Bei der Filiale am Röhrer Weg am südwestlichen Stadtrand von Böblingen gibt es dagegen gar keine Probleme mit Falschparkern: Es hängt eben ganz vom Standort ab. Auch Möbel Hofmeister im Sindelfinger Osten, wo zusätzlich das Breuningerland 3000 Parkplätze bietet, muss sich mit dem Problem nicht auseinander setzen. „Die wenigen Falschparker, die wir haben, fallen bei uns gar nicht ins Gewicht“, teilt Christiane Faber für das Unternehmen mit.

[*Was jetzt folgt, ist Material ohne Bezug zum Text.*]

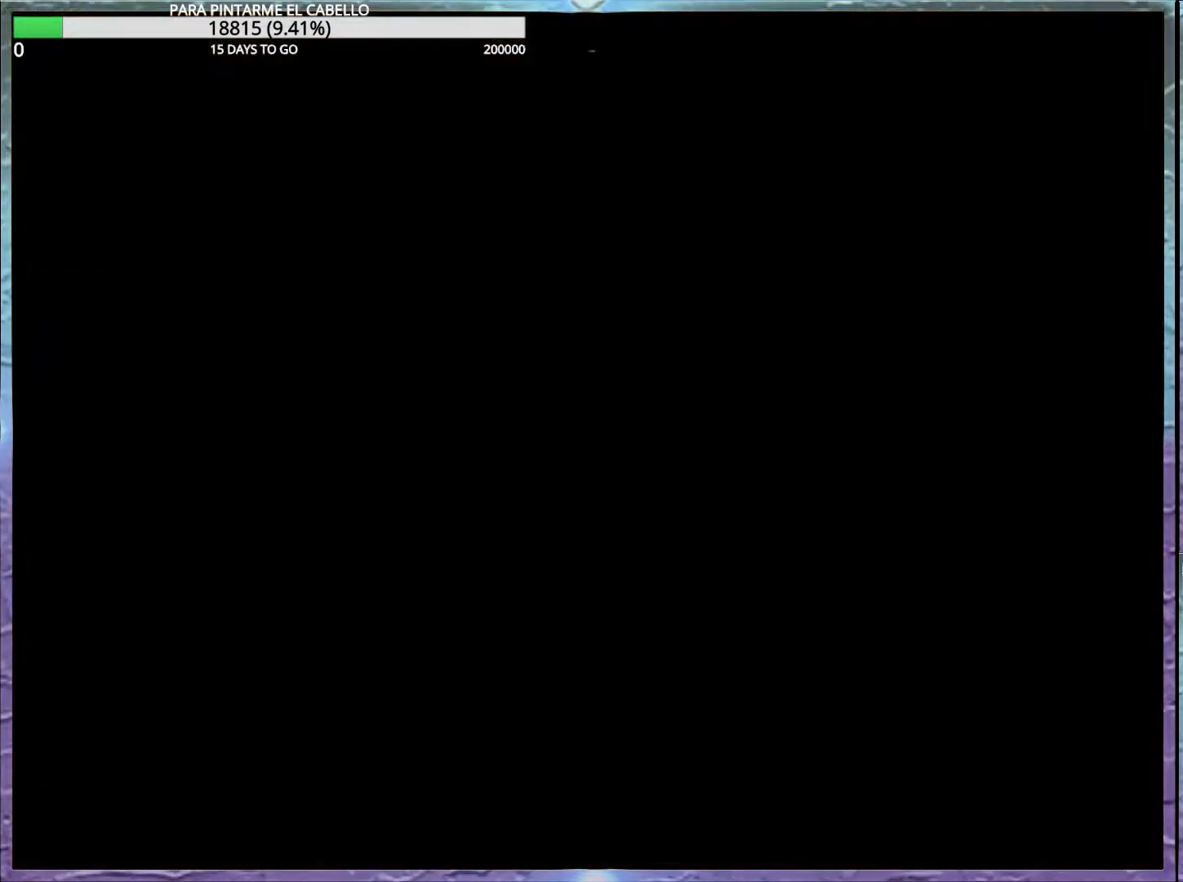
{"buttons": [], "events": []}
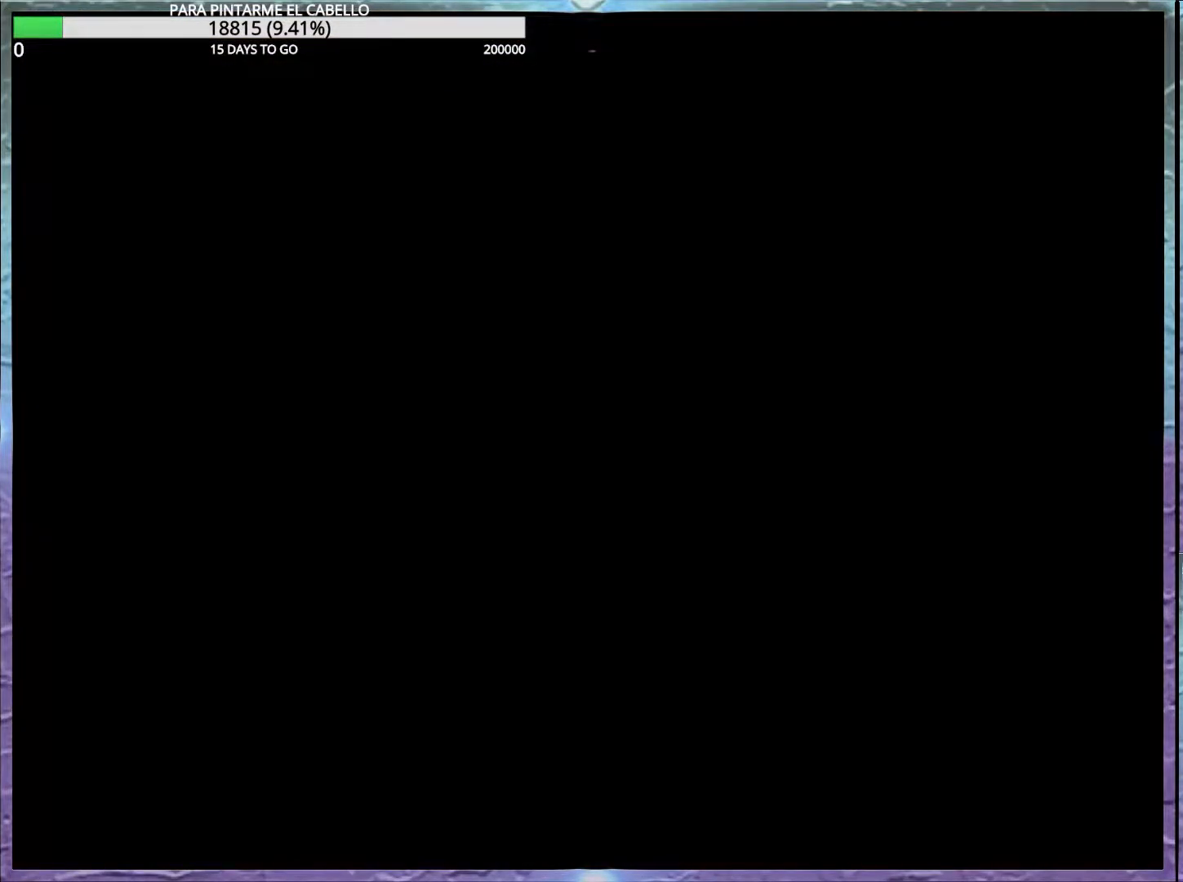
{"buttons": [], "events": []}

Geld zurück erst nach einer nervenaufreibenden Diskussiono

Für Josef Wölfling fiel die Erfahrung mit der Parkraumüberwachung durchweg negativ aus. Abgesehen davon, dass er den Vorschriften entsprochen und eine Parkscheibe benutzt hatte, war er auch nur wenige Minuten in der Leonberger dm-Filiale. Weil eine der Drogeriemarkt-Angestellten seinem Wunsch nach einem bestimmten Artikel nicht entsprechen konnte, konnte er allerdings auch keinen Kassenzettel vorweisen. Als er den Strafzettel über 24,90 Euro entdeckte, fuhr er direkt in den Laden zurück. Erst nach „einem nervenaufreibenden Hin und Her“ mit einer Verkäuferin sowie heftiger Diskussion mit der Filialleiterin sei die Sanktionierung wieder vom Tisch gewesen. „Kundenfreundlich war das nicht“, sagt der Leonberger.